» **Task details**:
Extract every line of the records below verbatim, leaving the pictures out of your answer.

» **Entries supplied**:
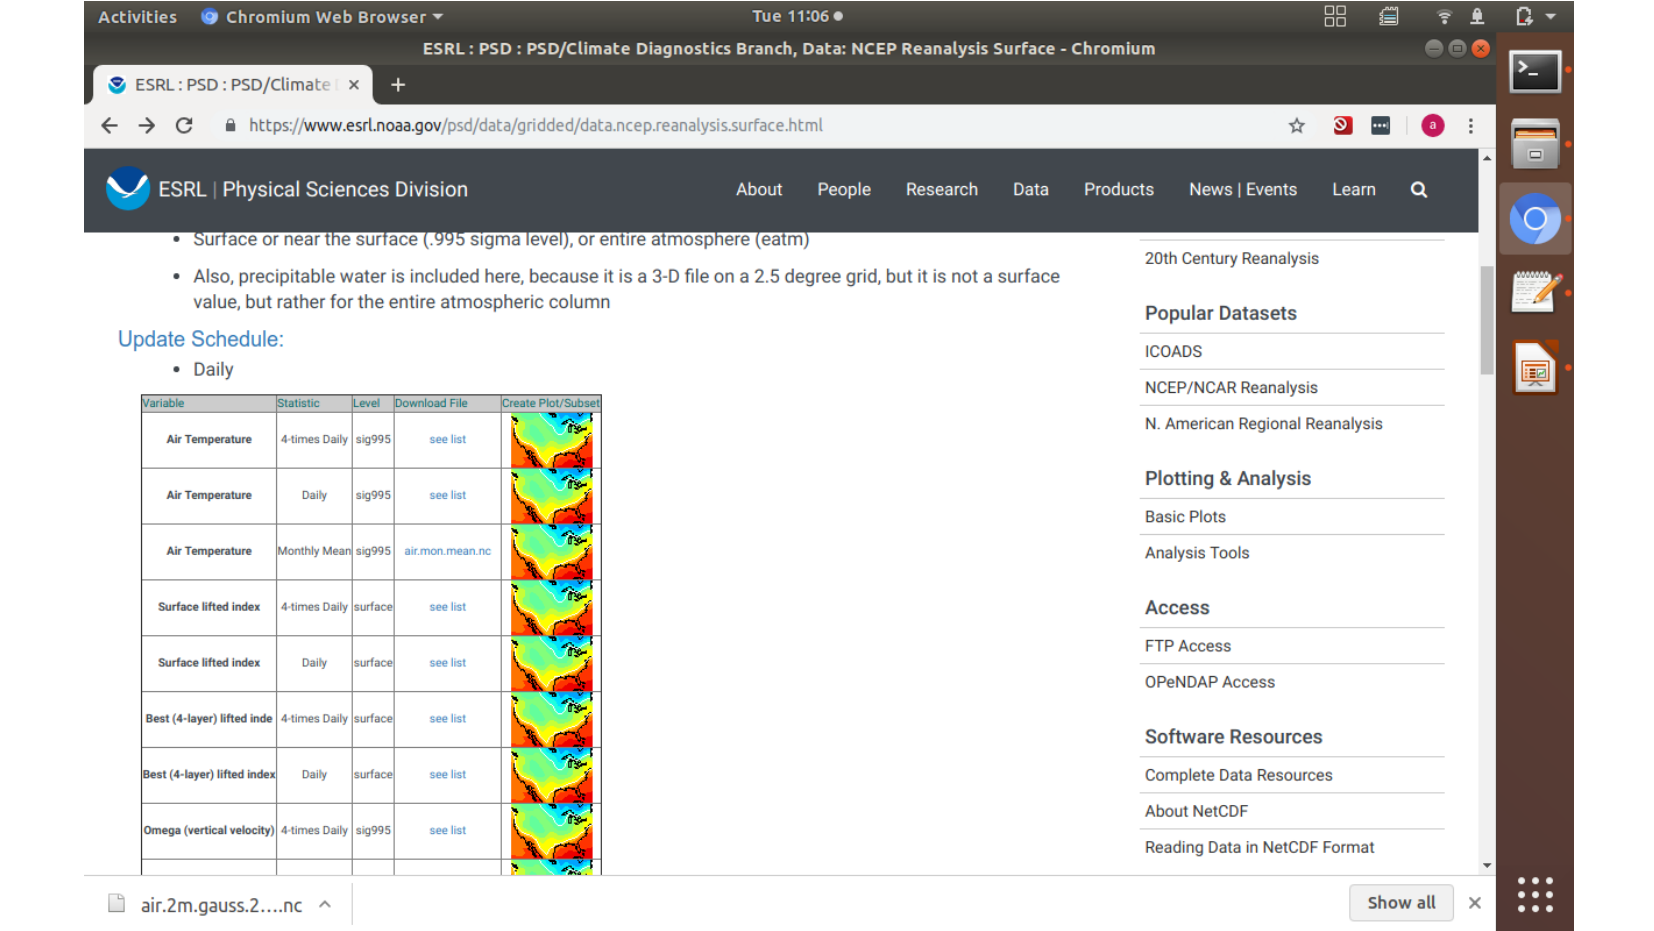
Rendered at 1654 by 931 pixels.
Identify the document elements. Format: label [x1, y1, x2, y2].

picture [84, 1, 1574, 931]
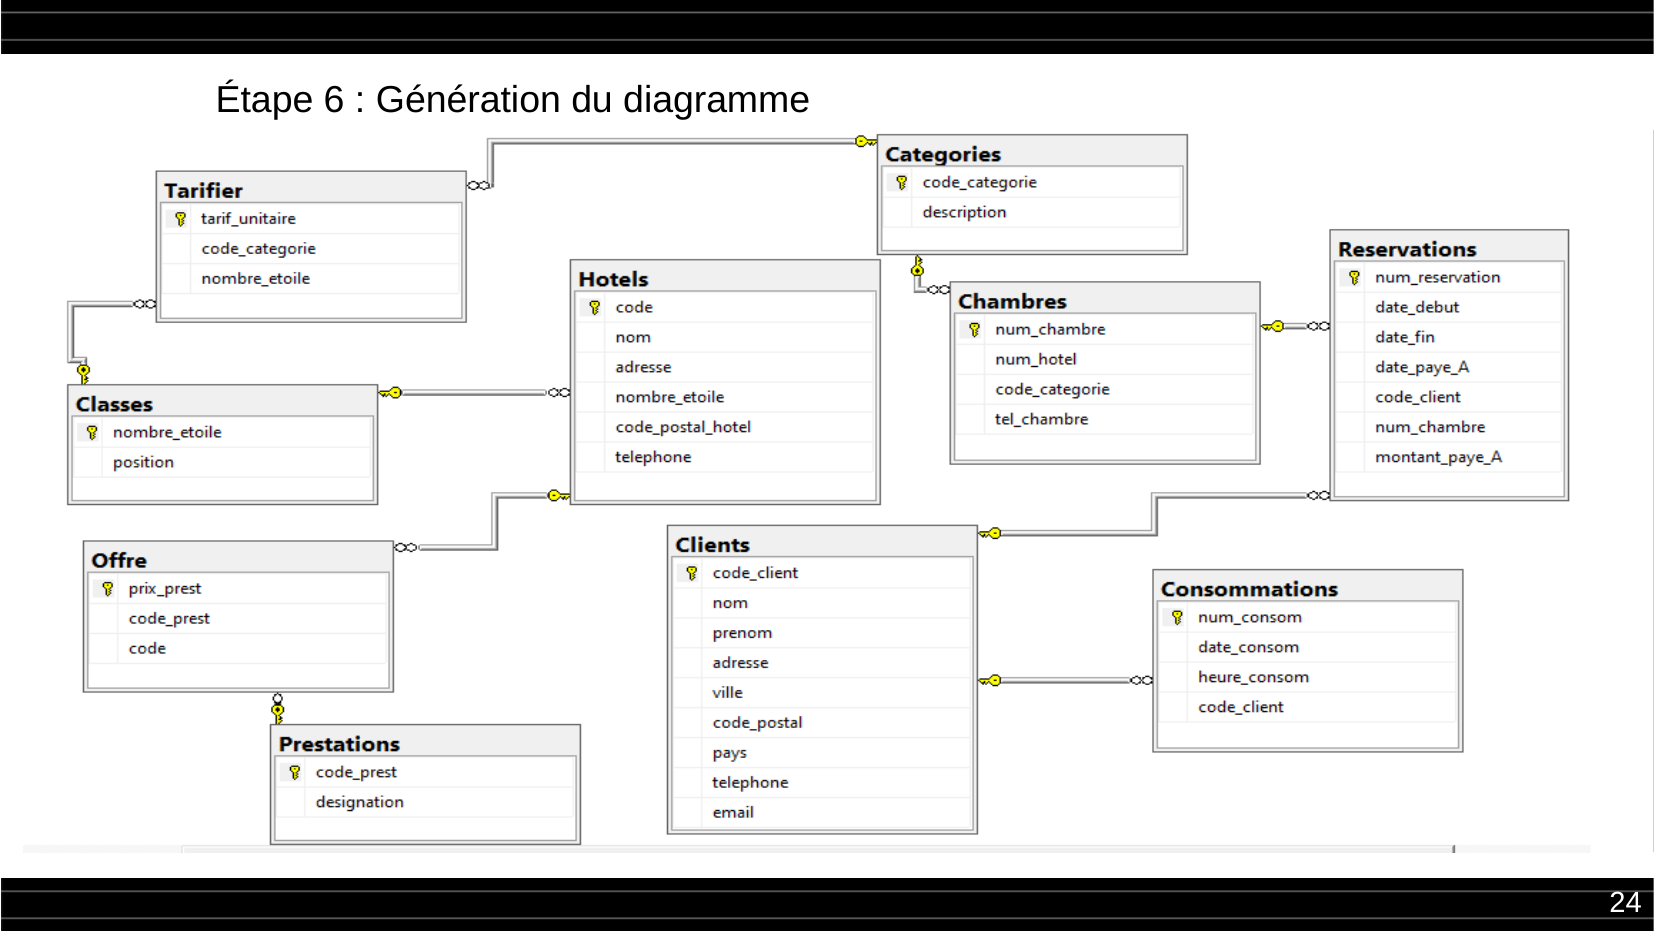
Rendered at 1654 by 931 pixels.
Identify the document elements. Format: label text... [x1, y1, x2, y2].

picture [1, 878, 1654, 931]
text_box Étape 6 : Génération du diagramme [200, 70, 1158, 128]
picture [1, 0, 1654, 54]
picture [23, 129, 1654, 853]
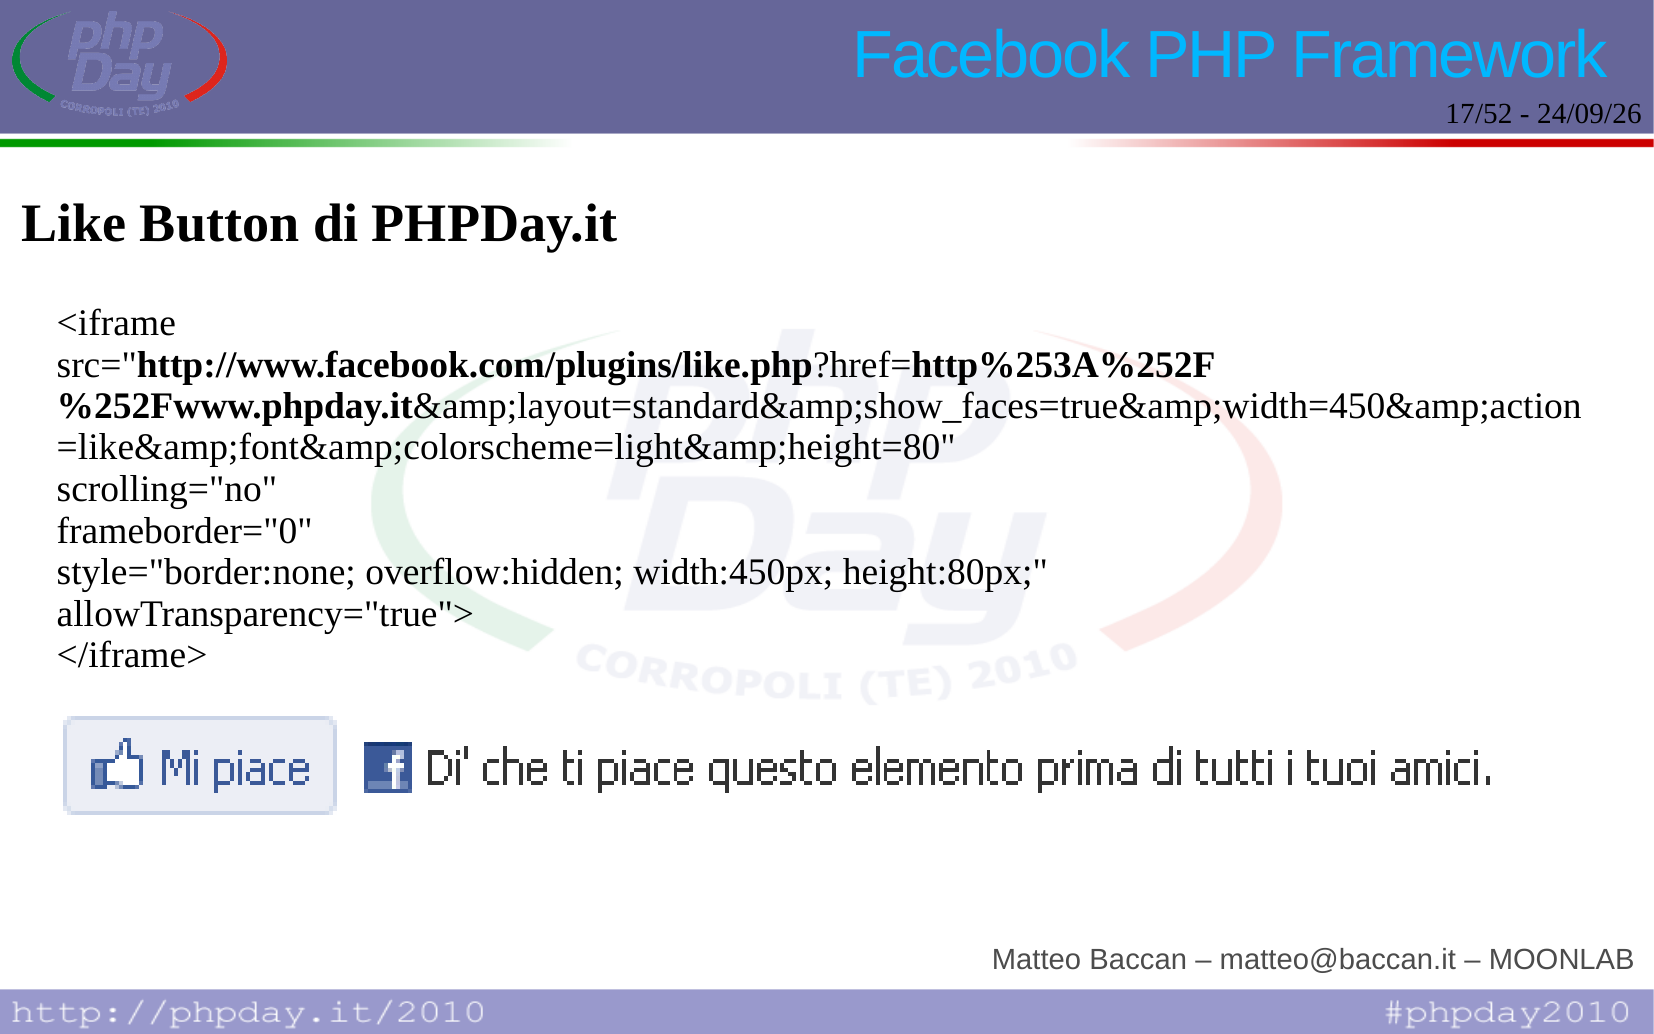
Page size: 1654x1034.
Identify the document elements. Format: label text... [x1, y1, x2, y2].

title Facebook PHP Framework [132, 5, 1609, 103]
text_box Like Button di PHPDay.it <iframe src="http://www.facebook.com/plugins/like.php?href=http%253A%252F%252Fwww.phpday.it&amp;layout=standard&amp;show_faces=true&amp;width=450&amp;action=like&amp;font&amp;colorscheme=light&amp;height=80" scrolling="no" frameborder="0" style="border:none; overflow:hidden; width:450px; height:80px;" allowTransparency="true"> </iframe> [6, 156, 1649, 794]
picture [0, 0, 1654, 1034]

» **Solution to the exercise**:
Rendered at 1654 by 931 pixels.
Identify the document elements. Format: label [x1, y1, x2, y2].

picture [84, 1, 1574, 931]
Rendered at 1654 by 931 pixels.
Identify the document elements. Format: label text... [x1, y1, x2, y2].

picture [1, 878, 1654, 931]
text_box Étape 6 : Génération du diagramme [200, 70, 1158, 128]
picture [1, 0, 1654, 54]
picture [23, 129, 1654, 853]
Page size: 1654x1034.
Identify the document elements. Format: label text... [x1, y1, x2, y2].

title Facebook PHP Framework [132, 5, 1609, 103]
text_box Like Button di PHPDay.it <iframe src="http://www.facebook.com/plugins/like.php?href=http%253A%252F%252Fwww.phpday.it&amp;layout=standard&amp;show_faces=true&amp;width=450&amp;action=like&amp;font&amp;colorscheme=light&amp;height=80" scrolling="no" frameborder="0" style="border:none; overflow:hidden; width:450px; height:80px;" allowTransparency="true"> </iframe> [6, 156, 1649, 794]
picture [0, 0, 1654, 1034]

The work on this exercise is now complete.